▶ _WHAT THIS EXERCISE ASKS_
1. Update the Revista panel article, starting at "Revista panelists delve" and ending at "of 2025 hold?", with "moderator" replaced by "session moderator".
2. According to the Revista panel article, what position does Steve Reedy hold?
3. Translate this sentence from the Revista panel article into Spanish: "The session was titled 'Healthcare Real Estate Capital Markets: Debt Investment Strategies and Sustainability in 2025.'"

▶ _EXCERPTED TEXT_
Revista panelists delve into the state of debt and capital markets
By John B. Mugford

The Revista debt panel included (from left to right): moderator John Nero of Newmark Group, Steve Reedy of First Citizens Bank, Winston Abbott of Siemens Financial Services, Zack Holderman of CBRE Group Inc. and Erik Tellefson of Capital One. (HREI photo)
PALM BEACH GARDENS, Fla. – After seeing some stabilization in the healthcare real estate (HRE) lending arena in 2024 – after a rocky, difficult 2023 – what does the remainder of 2025 hold?
At a recent HRE conference, a group of panelists – including three lenders in the space and one professional who helps borrowers find debt solutions – agreed that the year ahead won’t necessarily be marked by great growth. However, they predicted that there will be a stable and robust environment for accessing capital for acquisitions and development projects.
“In terms of liquidity in the market, one observation that I would’ve had had sitting up here at this time last year was that anywhere from a third to maybe half of the quote-unquote active lender community was still somewhat sidelined – somewhere between cautious and sidelined entirely,” said John Nero, senior managing director of the Healthcare Capital Markets team with Newmark Group Inc. (Nasdaq: NMRK).
“But, this year, I’ve definitely noted an improvement and an increase in liquidity.”
Mr. Nero moderated a panel session focused on capital markets and lending in the HRE sector during the 2025 Revista Medical Real Estate Investment Forum at the PGA National Resort in Palm Beach Gardens in early February.
The session was titled “Healthcare Real Estate Capital Markets: Debt Investment Strategies and Sustainability in 2025.”
When Mr. Nero asked the panelists what they foresee for 2025, Steve Reedy, head of medical office banking with the Healthcare Finance team at First Citizens Bank (Nasdaq: FCNCA), said that the firm is “projecting that we’re going to have a stable year, and you’re right, there are more banks entering the marketplace.
“Competition is increasing from the lending side, which is healthy for the market.”
Even with more liquidity available, Mr. Reedy added that he believes the market won’t necessarily see a “large spike in the number or size of transactions in 2025. We might see some larger portfolios close this year, as there is a lot of chatter about that, but whether or not those materialize is yet to be seen. But, you know, I would have to say that I believe there will be larger transactions in 2025 than in recent years.”
The panel also included:
■ Winston Abbott, VP of national sales with Germany-based Siemens Financial Services, whose U.S. headquarters is in Iselin, N.J.;
■ Zack Holderman, senior VP with the Capital Markets group at CBRE Group Inc. (NYSE: CBRE); and
■ Erik Tellefson, senior managing director and head of Healthcare Real Estate Lending at Capital One Financial Corp. (NYSE: COF).

Stored data entries:
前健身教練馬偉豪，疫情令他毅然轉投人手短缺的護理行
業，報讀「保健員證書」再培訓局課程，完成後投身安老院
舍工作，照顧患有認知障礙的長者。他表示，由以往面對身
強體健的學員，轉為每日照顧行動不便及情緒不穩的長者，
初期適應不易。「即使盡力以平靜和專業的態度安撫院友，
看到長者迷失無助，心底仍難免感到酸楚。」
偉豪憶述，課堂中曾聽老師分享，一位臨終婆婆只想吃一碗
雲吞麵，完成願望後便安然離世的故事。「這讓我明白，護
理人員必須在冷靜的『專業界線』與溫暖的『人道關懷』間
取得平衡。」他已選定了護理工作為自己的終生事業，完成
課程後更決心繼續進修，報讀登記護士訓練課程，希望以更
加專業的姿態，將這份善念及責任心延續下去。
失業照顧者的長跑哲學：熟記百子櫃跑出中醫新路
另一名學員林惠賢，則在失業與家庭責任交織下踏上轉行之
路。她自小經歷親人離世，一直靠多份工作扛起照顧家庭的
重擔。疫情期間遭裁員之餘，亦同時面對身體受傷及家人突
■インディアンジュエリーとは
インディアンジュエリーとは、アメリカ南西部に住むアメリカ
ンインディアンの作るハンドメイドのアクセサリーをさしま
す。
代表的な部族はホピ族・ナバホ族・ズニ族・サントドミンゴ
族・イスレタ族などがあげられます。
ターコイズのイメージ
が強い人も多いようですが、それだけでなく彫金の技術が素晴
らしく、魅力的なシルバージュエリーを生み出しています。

▶ _RESULTS_
1.
Revista panelists delve into the state of debt and capital markets
By John B. Mugford

The Revista debt panel included (from left to right): session moderator John Nero of Newmark Group, Steve Reedy of First Citizens Bank, Winston Abbott of Siemens Financial Services, Zack Holderman of CBRE Group Inc. and Erik Tellefson of Capital One. (HREI photo)
PALM BEACH GARDENS, Fla. – After seeing some stabilization in the healthcare real estate (HRE) lending arena in 2024 – after a rocky, difficult 2023 – what does the remainder of 2025 hold?

2. He is head of medical office banking with the Healthcare Finance team at First Citizens Bank.

3. La sesión se tituló «Mercados de capitales inmobiliarios del sector salud: estrategias de inversión en deuda y sostenibilidad en 2025».